Rail workers said the stretch near the derailment,
known as the Silver Lake Curve, has been the site of frequent
repairs.
In March, the track in that area was resurfaced. At
about the same time, workers also replaced a wooden rail tie within
100 feet of the derailment site, investigators said.
After
repair work, investigators said, the speed limit on the curve,
normally 60 mph, was temporarily reduced to 25 mph.
The "slow
order" lowering the speed had been lifted April 9.
The Auto
Train was traveling at 56 mph when it derailed.
CSX spokesman
Adam Hollingsworth said all the recent work on the curve was "very
routine maintenance," including smoothing, leveling and aligning the
rails and tamping down the gravel "ballast" that keeps the ties and
rails in place.
Crash echoes Texas wreck
Some aspects
of Thursday's derailment appeared similar to the derailment in
December 1998 of an Amtrak train in Arlington, Texas, that injured
22 people.
In that crash, the engineer of the last train to
safely pass through the curve before the derailment reported seeing
a sun kink in the rail, although the temperature was only 40-50
degrees.
Just four days before the Texas crash, a
rail-maintenance worker had tamped down the ballast with a machine
that compacts the gravel, and the speed of trains was temporarily
reduced.
In January, NTSB investigators blamed the Texas
derailment in part on improper maintenance and a failure to pass
along information about the defective rail, and they said heavy rain
in the area after a long drought also may have caused the track bed
to shift.
The last train to pass through the Silver Lake
Curve on Thursday before the Auto Train was a 95-car freight train
hauling coal to the Orlando Utilities Commission power plant east of
Orlando.
The OUC train reported no problems with the track.

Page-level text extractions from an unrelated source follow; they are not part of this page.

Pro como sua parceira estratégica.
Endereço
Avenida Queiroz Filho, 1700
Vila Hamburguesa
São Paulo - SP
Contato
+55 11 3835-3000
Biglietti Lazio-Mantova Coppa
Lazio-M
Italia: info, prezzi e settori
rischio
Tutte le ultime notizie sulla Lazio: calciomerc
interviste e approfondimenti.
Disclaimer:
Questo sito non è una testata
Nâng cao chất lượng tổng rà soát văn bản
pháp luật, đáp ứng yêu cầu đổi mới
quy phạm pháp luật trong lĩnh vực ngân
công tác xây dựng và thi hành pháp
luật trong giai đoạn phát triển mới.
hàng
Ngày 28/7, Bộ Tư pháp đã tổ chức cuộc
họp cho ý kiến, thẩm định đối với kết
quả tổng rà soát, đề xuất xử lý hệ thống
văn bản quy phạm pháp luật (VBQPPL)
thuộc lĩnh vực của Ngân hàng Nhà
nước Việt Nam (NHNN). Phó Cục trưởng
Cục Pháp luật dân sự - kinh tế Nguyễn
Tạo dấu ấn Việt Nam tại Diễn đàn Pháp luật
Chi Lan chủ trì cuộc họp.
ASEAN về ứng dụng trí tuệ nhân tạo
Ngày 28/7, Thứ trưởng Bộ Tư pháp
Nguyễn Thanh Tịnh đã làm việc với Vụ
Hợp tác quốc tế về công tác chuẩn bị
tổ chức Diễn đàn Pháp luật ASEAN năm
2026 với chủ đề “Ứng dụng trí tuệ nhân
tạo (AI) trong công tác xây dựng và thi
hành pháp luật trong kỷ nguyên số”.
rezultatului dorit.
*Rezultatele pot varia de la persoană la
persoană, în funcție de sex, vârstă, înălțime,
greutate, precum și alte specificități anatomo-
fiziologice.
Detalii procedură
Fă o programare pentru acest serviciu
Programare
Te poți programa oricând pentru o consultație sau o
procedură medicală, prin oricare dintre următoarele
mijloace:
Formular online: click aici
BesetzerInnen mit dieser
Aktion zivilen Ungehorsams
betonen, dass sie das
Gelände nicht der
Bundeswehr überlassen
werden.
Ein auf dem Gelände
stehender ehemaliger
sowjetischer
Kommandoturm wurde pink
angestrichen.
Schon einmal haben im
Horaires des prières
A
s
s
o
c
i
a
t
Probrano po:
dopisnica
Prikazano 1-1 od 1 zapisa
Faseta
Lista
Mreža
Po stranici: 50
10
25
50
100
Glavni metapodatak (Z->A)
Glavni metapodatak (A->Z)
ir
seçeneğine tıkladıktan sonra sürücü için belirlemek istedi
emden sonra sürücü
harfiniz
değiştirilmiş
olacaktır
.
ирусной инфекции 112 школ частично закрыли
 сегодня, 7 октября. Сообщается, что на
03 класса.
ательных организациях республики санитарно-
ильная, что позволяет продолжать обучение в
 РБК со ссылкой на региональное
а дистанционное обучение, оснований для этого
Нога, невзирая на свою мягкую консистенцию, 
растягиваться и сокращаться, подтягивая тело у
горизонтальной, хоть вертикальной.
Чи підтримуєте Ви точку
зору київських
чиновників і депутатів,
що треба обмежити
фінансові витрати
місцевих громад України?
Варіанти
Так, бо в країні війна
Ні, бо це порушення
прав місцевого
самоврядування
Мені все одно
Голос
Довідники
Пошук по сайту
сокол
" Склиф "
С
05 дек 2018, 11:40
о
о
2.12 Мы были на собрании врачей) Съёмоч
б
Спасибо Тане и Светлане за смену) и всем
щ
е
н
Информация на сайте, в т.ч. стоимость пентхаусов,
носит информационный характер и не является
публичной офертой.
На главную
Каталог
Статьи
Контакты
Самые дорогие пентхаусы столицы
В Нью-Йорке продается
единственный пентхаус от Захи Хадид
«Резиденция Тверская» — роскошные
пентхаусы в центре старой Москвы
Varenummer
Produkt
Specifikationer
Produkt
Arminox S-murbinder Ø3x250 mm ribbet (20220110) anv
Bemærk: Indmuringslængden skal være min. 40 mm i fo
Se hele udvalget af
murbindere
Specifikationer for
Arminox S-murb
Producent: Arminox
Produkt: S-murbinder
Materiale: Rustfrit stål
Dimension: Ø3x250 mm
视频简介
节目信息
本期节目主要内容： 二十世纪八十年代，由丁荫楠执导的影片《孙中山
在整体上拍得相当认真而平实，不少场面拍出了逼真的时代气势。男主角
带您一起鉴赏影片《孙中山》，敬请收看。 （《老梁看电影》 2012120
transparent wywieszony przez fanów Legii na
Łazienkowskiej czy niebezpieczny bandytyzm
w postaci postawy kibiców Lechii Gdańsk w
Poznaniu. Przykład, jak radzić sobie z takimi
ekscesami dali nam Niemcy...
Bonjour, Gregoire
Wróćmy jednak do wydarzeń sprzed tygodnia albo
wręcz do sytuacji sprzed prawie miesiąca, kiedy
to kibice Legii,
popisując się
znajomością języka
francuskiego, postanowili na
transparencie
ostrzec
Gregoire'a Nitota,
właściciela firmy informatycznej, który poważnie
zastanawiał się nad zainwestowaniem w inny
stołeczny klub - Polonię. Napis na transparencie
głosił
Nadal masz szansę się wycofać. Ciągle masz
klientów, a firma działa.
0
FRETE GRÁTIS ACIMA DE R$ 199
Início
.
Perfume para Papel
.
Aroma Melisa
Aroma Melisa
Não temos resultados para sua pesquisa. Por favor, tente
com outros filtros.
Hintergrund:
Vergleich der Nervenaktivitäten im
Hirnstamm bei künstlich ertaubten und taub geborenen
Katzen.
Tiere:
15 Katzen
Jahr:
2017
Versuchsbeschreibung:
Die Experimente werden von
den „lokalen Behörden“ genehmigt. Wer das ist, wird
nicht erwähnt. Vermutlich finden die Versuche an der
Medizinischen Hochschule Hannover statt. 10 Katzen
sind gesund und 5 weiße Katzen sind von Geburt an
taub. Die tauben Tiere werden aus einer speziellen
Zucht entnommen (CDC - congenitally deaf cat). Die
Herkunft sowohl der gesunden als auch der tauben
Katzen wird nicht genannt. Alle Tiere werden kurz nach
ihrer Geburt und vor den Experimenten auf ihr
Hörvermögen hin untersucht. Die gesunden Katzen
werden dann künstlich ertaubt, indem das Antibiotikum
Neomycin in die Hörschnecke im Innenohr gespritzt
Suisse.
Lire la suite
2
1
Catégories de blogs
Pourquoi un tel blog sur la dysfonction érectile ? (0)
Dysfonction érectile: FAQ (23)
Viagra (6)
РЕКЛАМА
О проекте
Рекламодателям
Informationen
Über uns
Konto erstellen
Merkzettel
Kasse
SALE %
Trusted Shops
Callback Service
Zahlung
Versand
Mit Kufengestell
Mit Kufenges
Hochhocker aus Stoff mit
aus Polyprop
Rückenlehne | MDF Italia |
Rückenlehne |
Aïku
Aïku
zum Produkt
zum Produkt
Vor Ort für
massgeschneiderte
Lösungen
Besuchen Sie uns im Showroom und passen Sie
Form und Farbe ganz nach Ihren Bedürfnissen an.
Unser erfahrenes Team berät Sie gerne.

Investigators who inspected the train's "black box" data recorder
said Saturday that it was traveling at 36 mph through the derailment
site and that it did not use its brakes there, something that could
displace a rail.
Investigators said track-side "defect
detectors" designed to warn of damaged train wheels or dragging
equipment spotted no problems on the trains that passed through the
curve Thursday.
About two dozen injured passengers and crew
remained in hospitals across Central Florida on Saturday, but most
were in satisfactory or fair condition.
One patient remained
in critical condition at a Gainesville hospital, and two others were
in serious condition at hospitals in Jacksonville and Daytona
Beach.
At Putnam Community Health Center, eight of 15
patients from the train crash were released Saturday, and those who
remained were listed in stable condition.
Crowds dwindle at
crash site
In tiny Crescent City, there was a shrinking crowd
of visitors who came to see the site of the derailment
Saturday.
Fourteen-year-old Ian Pickens said things were
getting back to normal after a couple of days of being on the
network news and watching his school auditorium being used to house
and feed stranded train passengers.
"All we've got here is
one stoplight and five fast-food restaurants," he said. "No doubt
this is the biggest thing to happen in Crescent City."